-- Opening Marker --

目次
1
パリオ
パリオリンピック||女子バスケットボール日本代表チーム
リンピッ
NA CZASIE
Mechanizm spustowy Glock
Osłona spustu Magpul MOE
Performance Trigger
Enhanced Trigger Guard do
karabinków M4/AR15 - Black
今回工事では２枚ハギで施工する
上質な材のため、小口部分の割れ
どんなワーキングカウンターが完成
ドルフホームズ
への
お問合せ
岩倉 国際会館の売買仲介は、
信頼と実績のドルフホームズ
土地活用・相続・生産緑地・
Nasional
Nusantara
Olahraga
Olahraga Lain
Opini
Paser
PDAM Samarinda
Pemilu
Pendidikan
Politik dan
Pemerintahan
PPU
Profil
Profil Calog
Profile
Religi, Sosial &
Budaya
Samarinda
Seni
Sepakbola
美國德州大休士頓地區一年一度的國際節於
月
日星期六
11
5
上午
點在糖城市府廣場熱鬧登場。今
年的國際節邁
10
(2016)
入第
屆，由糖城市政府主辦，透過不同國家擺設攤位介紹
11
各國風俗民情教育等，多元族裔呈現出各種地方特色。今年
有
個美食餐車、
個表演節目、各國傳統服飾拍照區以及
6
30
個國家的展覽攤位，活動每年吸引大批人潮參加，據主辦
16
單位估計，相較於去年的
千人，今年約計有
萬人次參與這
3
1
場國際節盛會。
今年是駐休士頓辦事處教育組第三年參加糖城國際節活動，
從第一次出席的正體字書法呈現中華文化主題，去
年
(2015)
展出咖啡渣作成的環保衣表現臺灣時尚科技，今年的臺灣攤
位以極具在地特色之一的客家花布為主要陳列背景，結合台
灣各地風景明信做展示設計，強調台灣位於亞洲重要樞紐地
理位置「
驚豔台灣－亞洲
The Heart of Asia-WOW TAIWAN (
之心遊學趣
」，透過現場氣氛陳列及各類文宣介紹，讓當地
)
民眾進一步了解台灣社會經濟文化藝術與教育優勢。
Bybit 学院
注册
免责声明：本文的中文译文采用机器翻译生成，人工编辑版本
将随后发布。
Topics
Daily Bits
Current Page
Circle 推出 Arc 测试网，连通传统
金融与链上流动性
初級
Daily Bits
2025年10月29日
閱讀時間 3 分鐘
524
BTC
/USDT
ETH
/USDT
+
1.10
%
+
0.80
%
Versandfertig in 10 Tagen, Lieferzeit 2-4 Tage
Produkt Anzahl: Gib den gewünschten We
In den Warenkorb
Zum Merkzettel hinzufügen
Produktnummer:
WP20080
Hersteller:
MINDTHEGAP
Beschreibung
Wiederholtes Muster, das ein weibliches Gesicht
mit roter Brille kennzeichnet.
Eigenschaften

-- Closing Marker --

## WHAT TO DO
Reproduce the text of every item above line by line, without altering any character.

## REPLY TO THE TASK
目次
1
パリオ
パリオリンピック||女子バスケットボール日本代表チーム
リンピッ
NA CZASIE
Mechanizm spustowy Glock
Osłona spustu Magpul MOE
Performance Trigger
Enhanced Trigger Guard do
karabinków M4/AR15 - Black
今回工事では２枚ハギで施工する
上質な材のため、小口部分の割れ
どんなワーキングカウンターが完成
ドルフホームズ
への
お問合せ
岩倉 国際会館の売買仲介は、
信頼と実績のドルフホームズ
土地活用・相続・生産緑地・
Nasional
Nusantara
Olahraga
Olahraga Lain
Opini
Paser
PDAM Samarinda
Pemilu
Pendidikan
Politik dan
Pemerintahan
PPU
Profil
Profil Calog
Profile
Religi, Sosial &
Budaya
Samarinda
Seni
Sepakbola
美國德州大休士頓地區一年一度的國際節於
月
日星期六
11
5
上午
點在糖城市府廣場熱鬧登場。今
年的國際節邁
10
(2016)
入第
屆，由糖城市政府主辦，透過不同國家擺設攤位介紹
11
各國風俗民情教育等，多元族裔呈現出各種地方特色。今年
有
個美食餐車、
個表演節目、各國傳統服飾拍照區以及
6
30
個國家的展覽攤位，活動每年吸引大批人潮參加，據主辦
16
單位估計，相較於去年的
千人，今年約計有
萬人次參與這
3
1
場國際節盛會。
今年是駐休士頓辦事處教育組第三年參加糖城國際節活動，
從第一次出席的正體字書法呈現中華文化主題，去
年
(2015)
展出咖啡渣作成的環保衣表現臺灣時尚科技，今年的臺灣攤
位以極具在地特色之一的客家花布為主要陳列背景，結合台
灣各地風景明信做展示設計，強調台灣位於亞洲重要樞紐地
理位置「
驚豔台灣－亞洲
The Heart of Asia-WOW TAIWAN (
之心遊學趣
」，透過現場氣氛陳列及各類文宣介紹，讓當地
)
民眾進一步了解台灣社會經濟文化藝術與教育優勢。
Bybit 学院
注册
免责声明：本文的中文译文采用机器翻译生成，人工编辑版本
将随后发布。
Topics
Daily Bits
Current Page
Circle 推出 Arc 测试网，连通传统
金融与链上流动性
初級
Daily Bits
2025年10月29日
閱讀時間 3 分鐘
524
BTC
/USDT
ETH
/USDT
+
1.10
%
+
0.80
%
Versandfertig in 10 Tagen, Lieferzeit 2-4 Tage
Produkt Anzahl: Gib den gewünschten We
In den Warenkorb
Zum Merkzettel hinzufügen
Produktnummer:
WP20080
Hersteller:
MINDTHEGAP
Beschreibung
Wiederholtes Muster, das ein weibliches Gesicht
mit roter Brille kennzeichnet.
Eigenschaften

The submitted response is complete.